Rebord alega que está dispuesta a pagar por sexo en otros países como Suiza o Alemania, dado que en Francia – como en casi todo el mundo – la prostitución es ilegal, aún en casos como estos. Aparentemente, gran parte del mundo aún no está preparado para ofrecer satisfacción sexual a personas con limitaciones motrices. Lo complejo es que en Francia tampoco es legal que exista un intermediario que consiga “sustitutos” sexuales para las personas que no pueden proveerselos por su cuenta.


En Marzo de este año, el Comité Nacional de Ética francés aconsejó al gobierno que no legalice ni la existencia de acompañantes sexuales ni de intermediarios, considerando que son “usos poco éticos del cuerpo humano con propósitos comerciales”. Las autoridades convalidaron que la asistencia sexual para personas con discapacidad es una forma de prostitución. Sin embargo, a partir de la película norteamericana “The Sessions” (2012), que plantea el despertar sexual de un hombre discapacitado, legisladores franceses volvieron a plantear el tema.



“La asistencia sexual se trata de permitirle a las personas con discapacidad que reconecten con sus cuerpos, alcanzando la satisfacción a través del acceso a la sexualidad”, comentó Pascale Ribes, fundadora del grupo Disabilidades y Sexualidades. Francia cuenta con 1,8 millones de personas con limitaciones, y varios grupos pelean porque esas personas puedan acceder a los servicios sexuales de los así llamados “sustitutos”.

Existen quienes ofrecen estos servicios ilegalmente, como Aminata Gregory, una holandesa de 66 años que se entrenó como terapeuta sexual en Suiza y que ofrece su cuerpo y saberes a hombres con discapacidad, para que se satisfagan. “Comienzo desvistiéndome sobre la silla de ruedas, para que sientan que es un juego”.
“Durante las sesiones, puedo ser amiga, amante, lo que ellos necesiten”, cuenta Gregory. “Ellos sueñan, hablan y piden, y yo les doy lo que puedo”. Lo que la mujer ofrece no es sólo sexo, sino la posibilidad de que el otro sienta que es parte de una relación normal, donde se habla y se juega.

France Keyser for The New York Times
En Suiza existe desde 2008 un programa de entrenamiento en asistencia sexual, creado por Catherine Agthe Diserens, una educadora que se rodeó de ex prostitutas.
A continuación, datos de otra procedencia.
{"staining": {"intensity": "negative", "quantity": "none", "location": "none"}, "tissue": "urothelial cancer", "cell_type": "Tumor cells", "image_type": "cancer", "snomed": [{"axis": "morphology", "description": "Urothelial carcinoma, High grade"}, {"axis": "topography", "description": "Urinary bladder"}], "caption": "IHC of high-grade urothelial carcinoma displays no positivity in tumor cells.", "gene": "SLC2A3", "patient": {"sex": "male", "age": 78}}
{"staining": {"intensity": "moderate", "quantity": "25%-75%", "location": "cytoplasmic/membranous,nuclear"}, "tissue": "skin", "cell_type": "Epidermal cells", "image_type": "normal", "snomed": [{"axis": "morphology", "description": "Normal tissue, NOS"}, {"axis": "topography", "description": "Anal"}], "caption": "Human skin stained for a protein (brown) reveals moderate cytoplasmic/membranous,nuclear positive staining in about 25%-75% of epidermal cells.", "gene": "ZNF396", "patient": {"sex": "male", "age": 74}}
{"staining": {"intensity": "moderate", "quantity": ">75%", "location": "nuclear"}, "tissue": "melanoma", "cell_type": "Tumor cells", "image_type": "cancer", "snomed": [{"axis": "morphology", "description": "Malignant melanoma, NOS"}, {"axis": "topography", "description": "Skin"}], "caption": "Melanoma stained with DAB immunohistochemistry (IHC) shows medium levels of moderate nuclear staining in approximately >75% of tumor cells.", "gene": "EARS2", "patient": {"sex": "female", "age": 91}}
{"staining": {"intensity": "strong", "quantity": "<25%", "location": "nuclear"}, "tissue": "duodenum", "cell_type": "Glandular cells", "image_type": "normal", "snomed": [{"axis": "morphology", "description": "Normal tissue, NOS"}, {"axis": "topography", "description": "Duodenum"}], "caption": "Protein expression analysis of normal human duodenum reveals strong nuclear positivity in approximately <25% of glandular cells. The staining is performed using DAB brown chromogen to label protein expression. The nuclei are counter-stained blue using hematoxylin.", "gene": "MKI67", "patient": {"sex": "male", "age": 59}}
Brinda clases sobre discapacidad, sobre oferta sexual y sobre manejos del cuerpo. “Ofrecemos un entrenamiento atípico, que requiere preparación e intensidad”.

En Francia cada vez son más las personas que discapacidad que reclaman su derecho a la asistencia sexual, como modo de superar sus inhibiciones y de ganar confianza en sí mismos. Como Marcel Nuss, autor del libro “Quiero hacer el amor”, donde defiende la compañía de escorts para satisfacer sus necesidades sexuales, más allá de depender de un respirador. “Yo no puedo hacer nada solo. El sexo ayuda a las personas con discapacidad a reencarnar y a redescubrir su aspecto humano”.

Tanto él como Rebord creen que a la larga Francia cederá sobre los “sustituos” sexuales, aunque ambos ruegan que sea pronto, para gozar abiertamente de las posibilidades que sus cuerpos les dan.